I know too much optimization doesn't make much sense for debug code.
But what about using -march=native to make better use of the instruction set?
EDIT:
Let's reformulate this. I know enabling optimizations and debug mode at the same time might have disadvantages like:
GCC allows you to use -g with -O. The shortcuts taken by optimized
code may occasionally produce surprising results: some variables you
declared may not exist at all; flow of control may briefly move where
you did not expect it; some statements may not be executed because
they compute constant results or their values were already at hand;
some statements may execute in different places because they were
moved out of loops.
So my question is, does -march=native have similar side effects or is it sensible to use it in debug code as well?
The problem with optimization is aggressive optimization passes that alter control flow can confuse debuggers. -march=native may enable additional optimizations (cmov, for example) if those passes have been enabled with a -O option, but will not in itself confuse the debugger.
Many times I work with optimized code (sometimes even involving vectorized loops), which contain bugs and such. How would one debug such code? I'm looking for any kind of tools or techniques. I use the following (possibly outdated) tools, so I'm looking to upgrade.
I use the following:
Since with ddd, you cannot see the code, I use gdb+ dissambler command and see the produced code; I can't really step through the program using this.
ndisasm
Thanks
It is always harder to debug optimised programs, but there are always ways. Some additional tips:
Make a debug build, and see if you get the same bug in a debug build. No point debugging an optimised version if you don't have to.
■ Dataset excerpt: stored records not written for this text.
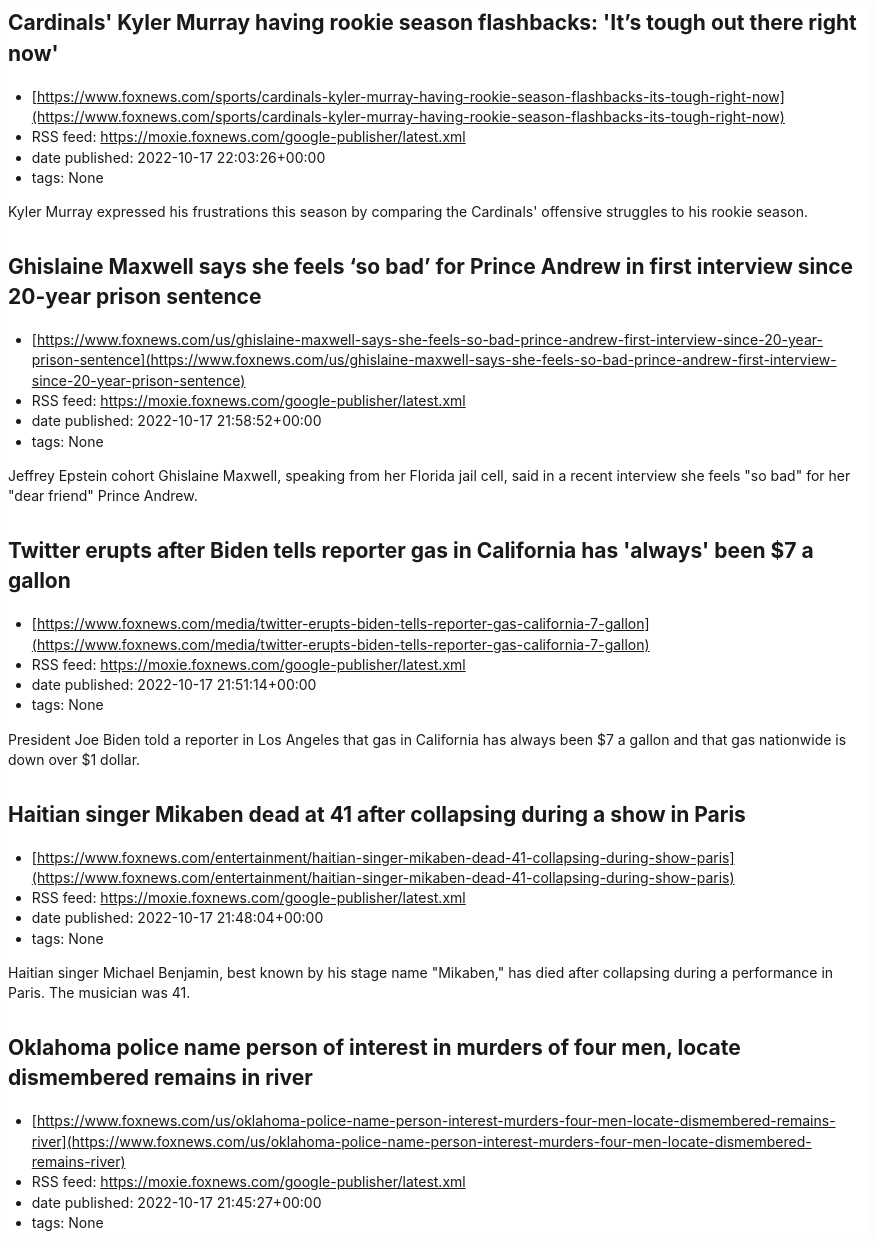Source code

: ## Cardinals' Kyler Murray having rookie season flashbacks: 'It’s tough out there right now'
 - [https://www.foxnews.com/sports/cardinals-kyler-murray-having-rookie-season-flashbacks-its-tough-right-now](https://www.foxnews.com/sports/cardinals-kyler-murray-having-rookie-season-flashbacks-its-tough-right-now)
 - RSS feed: https://moxie.foxnews.com/google-publisher/latest.xml
 - date published: 2022-10-17 22:03:26+00:00
 - tags: None

Kyler Murray expressed his frustrations this season by comparing the Cardinals' offensive struggles to his rookie season.

## Ghislaine Maxwell says she feels ‘so bad’ for Prince Andrew in first interview since 20-year prison sentence
 - [https://www.foxnews.com/us/ghislaine-maxwell-says-she-feels-so-bad-prince-andrew-first-interview-since-20-year-prison-sentence](https://www.foxnews.com/us/ghislaine-maxwell-says-she-feels-so-bad-prince-andrew-first-interview-since-20-year-prison-sentence)
 - RSS feed: https://moxie.foxnews.com/google-publisher/latest.xml
 - date published: 2022-10-17 21:58:52+00:00
 - tags: None

Jeffrey Epstein cohort Ghislaine Maxwell, speaking from her Florida jail cell, said in a recent interview she feels "so bad" for her "dear friend" Prince Andrew.

## Twitter erupts after Biden tells reporter gas in California has 'always' been $7 a gallon
 - [https://www.foxnews.com/media/twitter-erupts-biden-tells-reporter-gas-california-7-gallon](https://www.foxnews.com/media/twitter-erupts-biden-tells-reporter-gas-california-7-gallon)
 - RSS feed: https://moxie.foxnews.com/google-publisher/latest.xml
 - date published: 2022-10-17 21:51:14+00:00
 - tags: None

President Joe Biden told a reporter in Los Angeles that gas in California has always been $7 a gallon and that gas nationwide is down over $1 dollar.

## Haitian singer Mikaben dead at 41 after collapsing during a show in Paris
 - [https://www.foxnews.com/entertainment/haitian-singer-mikaben-dead-41-collapsing-during-show-paris](https://www.foxnews.com/entertainment/haitian-singer-mikaben-dead-41-collapsing-during-show-paris)
 - RSS feed: https://moxie.foxnews.com/google-publisher/latest.xml
 - date published: 2022-10-17 21:48:04+00:00
 - tags: None

Haitian singer Michael Benjamin, best known by his stage name "Mikaben," has died after collapsing during a performance in Paris. The musician was 41.

## Oklahoma police name person of interest in murders of four men, locate dismembered remains in river
 - [https://www.foxnews.com/us/oklahoma-police-name-person-interest-murders-four-men-locate-dismembered-remains-river](https://www.foxnews.com/us/oklahoma-police-name-person-interest-murders-four-men-locate-dismembered-remains-river)
 - RSS feed: https://moxie.foxnews.com/google-publisher/latest.xml
 - date published: 2022-10-17 21:45:27+00:00
 - tags: None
Use valgrind if on a platform that supports it. The errors you see may be harder to understand, but catching the problem early often simplifies debugging.
printf debugging is primitive, but sometimes it is the simplest way if you have a complex issue that only shows up in optimised builds.
If you suspect a timing issue (especially in a multithreaded program), roll your own version of assert which aborts or prints if the condition is violated, and use it in a few select places, to rule out possible problems.
See if you can reproduce the problem without using -fomit-frame-pointers, since that makes code very hard to debug, and with -O2 or -O3 enabled. That might give you enough information to find the cause of your problem.
Isolate parts of your code, build a test-suite, and see if you can identify any testcases which fail. It is much easier to debug one function than the whole program.
Try turning off optimisations one by one with the -fno-X options. This might help you find common problems like strict aliasing problems.
Turn on more compiler warnings. Some things, like strict aliasing problems, can generate compiler warnings if they create a difference in behaviour between different optimisation levels.
When debugging release builds you can put in __asm nops; as a placeholder for breakpoints (int 3). This is nice as you can guarantee breakpoint locations without messing up compiler optimizations or writing printf/cout statements.
It's always easier to debug a non-optimized version, of course. Failing that, disassembly of the code can be helpful. Other techinques I've used include partially de-optimizing the code by forcing intermediate results to be printed or logged, or changing a critical variable to "volatile" so I can at least look at that value in the debugger.
Chances are what you call optimized code is scrambled to shave cycles (which makes debugging hard) but is not really very optimized. Here is an example of what I mean.
I would turn off the compiler optimization, debug and tune it yourself, and then turn compiler optimization back on if the code has hotspots that are actually in code the compiler sees (not in outside libraries). (I define a hotspot as a part of code where the PC is often found. That automatically exempts loops containing function calls because they steal away the PC.)